<<<<

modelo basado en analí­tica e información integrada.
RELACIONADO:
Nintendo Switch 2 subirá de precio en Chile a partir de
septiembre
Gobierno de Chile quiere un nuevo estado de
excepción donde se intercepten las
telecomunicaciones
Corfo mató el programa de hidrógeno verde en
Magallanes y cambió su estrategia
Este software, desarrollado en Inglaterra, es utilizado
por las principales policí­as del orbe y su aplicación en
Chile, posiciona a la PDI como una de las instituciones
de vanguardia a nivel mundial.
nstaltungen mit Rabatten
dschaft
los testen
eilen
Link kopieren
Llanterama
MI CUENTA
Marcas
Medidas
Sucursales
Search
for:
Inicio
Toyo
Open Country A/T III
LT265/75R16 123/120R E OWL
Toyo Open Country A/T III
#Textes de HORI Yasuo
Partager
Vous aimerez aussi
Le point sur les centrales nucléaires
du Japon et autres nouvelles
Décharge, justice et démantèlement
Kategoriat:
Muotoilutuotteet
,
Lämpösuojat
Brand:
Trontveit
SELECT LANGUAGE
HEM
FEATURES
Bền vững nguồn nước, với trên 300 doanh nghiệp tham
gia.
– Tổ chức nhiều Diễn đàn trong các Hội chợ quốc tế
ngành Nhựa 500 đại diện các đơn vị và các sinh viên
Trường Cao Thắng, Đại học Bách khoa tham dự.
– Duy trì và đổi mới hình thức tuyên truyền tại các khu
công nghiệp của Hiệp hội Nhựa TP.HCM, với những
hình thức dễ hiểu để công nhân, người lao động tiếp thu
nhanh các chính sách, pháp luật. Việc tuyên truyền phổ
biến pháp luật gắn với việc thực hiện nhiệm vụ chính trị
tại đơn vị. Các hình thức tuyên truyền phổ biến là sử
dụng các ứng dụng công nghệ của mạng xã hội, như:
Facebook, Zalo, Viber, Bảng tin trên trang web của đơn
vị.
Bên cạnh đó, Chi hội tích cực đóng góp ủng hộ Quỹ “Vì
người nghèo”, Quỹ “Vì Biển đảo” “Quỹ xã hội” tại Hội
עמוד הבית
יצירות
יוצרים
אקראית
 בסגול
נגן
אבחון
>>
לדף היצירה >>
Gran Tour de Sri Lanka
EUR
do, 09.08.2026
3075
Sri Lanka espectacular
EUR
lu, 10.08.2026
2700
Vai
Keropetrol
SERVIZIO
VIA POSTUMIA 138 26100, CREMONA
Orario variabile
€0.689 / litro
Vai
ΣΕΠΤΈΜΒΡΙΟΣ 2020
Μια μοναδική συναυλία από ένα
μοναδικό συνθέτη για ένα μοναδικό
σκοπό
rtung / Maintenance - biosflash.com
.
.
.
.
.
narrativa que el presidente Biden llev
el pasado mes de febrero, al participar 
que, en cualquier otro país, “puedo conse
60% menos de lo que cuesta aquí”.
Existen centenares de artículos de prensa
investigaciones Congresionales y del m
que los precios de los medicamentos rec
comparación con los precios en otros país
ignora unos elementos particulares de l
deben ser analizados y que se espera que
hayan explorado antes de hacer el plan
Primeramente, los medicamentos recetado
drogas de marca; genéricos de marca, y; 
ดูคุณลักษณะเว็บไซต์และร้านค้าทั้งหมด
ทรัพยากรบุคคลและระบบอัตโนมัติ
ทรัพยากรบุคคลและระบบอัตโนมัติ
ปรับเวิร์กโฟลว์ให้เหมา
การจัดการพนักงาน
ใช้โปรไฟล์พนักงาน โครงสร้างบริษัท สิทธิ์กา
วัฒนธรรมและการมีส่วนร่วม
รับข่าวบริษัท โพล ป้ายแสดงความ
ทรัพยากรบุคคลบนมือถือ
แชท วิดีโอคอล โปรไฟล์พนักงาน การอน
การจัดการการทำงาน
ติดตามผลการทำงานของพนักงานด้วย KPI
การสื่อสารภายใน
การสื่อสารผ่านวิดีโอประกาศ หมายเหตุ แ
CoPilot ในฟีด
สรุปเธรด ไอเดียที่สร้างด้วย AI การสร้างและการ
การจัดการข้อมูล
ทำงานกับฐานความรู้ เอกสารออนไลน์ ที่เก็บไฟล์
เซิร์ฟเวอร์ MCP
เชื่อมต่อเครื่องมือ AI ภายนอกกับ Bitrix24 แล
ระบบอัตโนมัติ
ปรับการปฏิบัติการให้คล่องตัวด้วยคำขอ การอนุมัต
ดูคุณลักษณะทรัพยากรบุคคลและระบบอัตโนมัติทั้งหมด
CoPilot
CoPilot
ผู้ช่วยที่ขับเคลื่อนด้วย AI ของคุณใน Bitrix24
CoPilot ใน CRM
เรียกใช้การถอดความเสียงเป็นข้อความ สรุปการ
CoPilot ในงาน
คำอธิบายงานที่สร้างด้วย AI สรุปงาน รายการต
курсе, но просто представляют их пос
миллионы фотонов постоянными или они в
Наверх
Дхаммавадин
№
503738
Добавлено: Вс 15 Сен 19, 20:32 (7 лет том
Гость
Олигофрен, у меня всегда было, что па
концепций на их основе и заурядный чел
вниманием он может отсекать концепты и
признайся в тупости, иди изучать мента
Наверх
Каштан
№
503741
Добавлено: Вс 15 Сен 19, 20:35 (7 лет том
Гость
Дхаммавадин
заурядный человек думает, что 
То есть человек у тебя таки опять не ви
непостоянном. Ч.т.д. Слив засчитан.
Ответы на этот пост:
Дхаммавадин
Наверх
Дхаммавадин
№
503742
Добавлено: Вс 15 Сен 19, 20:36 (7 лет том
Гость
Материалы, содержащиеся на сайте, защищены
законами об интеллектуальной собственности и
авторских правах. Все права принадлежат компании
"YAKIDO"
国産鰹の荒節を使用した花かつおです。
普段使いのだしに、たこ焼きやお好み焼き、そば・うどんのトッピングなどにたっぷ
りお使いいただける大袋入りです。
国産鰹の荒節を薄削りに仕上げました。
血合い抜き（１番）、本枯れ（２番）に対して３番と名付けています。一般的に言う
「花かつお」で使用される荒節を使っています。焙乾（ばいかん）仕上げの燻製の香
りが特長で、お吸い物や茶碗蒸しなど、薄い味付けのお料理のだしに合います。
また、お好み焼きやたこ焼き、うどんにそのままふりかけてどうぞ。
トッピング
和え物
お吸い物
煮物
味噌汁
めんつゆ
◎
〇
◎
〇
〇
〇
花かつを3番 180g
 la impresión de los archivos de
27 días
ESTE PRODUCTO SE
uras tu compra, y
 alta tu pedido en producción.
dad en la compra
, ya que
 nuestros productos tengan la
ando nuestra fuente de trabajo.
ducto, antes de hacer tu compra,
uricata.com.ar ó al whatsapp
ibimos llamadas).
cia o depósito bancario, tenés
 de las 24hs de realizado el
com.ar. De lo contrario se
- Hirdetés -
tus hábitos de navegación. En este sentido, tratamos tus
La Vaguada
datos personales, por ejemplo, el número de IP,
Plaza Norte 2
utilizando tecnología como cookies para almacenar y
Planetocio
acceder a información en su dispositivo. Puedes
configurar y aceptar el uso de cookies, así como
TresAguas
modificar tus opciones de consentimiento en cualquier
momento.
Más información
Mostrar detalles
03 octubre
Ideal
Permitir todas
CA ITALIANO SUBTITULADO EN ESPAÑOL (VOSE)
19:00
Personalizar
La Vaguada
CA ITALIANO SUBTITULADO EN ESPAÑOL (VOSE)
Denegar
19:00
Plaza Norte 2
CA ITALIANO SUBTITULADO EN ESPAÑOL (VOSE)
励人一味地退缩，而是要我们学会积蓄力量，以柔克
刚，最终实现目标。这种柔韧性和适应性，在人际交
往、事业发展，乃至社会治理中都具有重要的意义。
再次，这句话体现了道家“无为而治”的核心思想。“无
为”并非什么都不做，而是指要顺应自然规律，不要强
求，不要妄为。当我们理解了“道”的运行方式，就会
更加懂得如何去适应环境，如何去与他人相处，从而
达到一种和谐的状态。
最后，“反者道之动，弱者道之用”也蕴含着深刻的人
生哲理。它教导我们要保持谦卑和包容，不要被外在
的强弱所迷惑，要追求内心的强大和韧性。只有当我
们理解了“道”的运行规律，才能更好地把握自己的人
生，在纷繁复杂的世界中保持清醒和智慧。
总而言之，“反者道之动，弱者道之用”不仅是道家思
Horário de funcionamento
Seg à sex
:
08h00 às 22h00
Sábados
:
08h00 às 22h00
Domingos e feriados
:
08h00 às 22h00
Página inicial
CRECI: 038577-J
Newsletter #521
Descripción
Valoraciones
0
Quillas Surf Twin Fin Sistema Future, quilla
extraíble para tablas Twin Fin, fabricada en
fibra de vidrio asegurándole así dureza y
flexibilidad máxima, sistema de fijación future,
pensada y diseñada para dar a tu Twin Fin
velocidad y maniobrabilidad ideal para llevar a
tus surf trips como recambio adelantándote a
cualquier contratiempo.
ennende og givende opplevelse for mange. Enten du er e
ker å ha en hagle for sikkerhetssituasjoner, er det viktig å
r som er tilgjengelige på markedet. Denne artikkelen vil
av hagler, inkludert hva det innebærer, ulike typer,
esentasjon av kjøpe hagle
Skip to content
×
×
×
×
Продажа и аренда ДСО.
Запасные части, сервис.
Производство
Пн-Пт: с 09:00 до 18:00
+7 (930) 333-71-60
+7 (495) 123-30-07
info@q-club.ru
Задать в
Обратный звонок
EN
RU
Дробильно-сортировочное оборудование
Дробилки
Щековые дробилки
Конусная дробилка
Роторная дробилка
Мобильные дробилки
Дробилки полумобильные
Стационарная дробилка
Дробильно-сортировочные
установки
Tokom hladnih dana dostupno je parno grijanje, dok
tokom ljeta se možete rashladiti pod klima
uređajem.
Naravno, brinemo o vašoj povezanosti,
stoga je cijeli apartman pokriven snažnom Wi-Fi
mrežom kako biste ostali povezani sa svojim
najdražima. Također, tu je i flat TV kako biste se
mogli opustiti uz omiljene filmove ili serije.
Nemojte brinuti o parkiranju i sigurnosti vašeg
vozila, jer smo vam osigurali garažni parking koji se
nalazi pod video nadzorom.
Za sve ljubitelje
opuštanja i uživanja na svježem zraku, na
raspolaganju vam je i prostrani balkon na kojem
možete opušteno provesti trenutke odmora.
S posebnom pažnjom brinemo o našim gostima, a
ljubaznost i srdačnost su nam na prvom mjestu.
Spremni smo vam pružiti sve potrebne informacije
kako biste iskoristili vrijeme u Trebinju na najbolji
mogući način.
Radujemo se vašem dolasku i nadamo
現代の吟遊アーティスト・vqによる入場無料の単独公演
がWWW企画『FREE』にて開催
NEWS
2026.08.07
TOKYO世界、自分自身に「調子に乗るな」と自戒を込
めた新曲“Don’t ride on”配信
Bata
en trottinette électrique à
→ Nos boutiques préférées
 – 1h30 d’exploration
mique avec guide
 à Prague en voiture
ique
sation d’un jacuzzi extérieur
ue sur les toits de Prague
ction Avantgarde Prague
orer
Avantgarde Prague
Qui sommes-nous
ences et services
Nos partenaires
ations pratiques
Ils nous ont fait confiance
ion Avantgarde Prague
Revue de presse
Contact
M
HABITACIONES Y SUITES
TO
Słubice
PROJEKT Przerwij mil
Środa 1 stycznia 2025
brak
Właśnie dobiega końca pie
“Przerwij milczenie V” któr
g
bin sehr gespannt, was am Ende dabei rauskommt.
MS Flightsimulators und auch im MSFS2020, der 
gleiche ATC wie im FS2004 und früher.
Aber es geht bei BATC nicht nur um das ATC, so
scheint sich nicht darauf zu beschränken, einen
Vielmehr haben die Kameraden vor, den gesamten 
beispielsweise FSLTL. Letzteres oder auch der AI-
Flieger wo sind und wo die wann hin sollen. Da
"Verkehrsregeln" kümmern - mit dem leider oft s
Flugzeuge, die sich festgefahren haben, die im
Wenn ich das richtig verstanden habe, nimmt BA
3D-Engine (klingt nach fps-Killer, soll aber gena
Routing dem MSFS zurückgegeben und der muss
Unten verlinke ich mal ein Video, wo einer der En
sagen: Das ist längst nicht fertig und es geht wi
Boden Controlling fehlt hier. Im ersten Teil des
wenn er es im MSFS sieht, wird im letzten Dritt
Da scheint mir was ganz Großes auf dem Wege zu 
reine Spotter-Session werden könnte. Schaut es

>>>>

Exactly as they stand, set down the lines from the top of the data through the line with "Este software, desarrollado".

modelo basado en analí­tica e información integrada.
RELACIONADO:
Nintendo Switch 2 subirá de precio en Chile a partir de
septiembre
Gobierno de Chile quiere un nuevo estado de
excepción donde se intercepten las
telecomunicaciones
Corfo mató el programa de hidrógeno verde en
Magallanes y cambió su estrategia
Este software, desarrollado en Inglaterra, es utilizado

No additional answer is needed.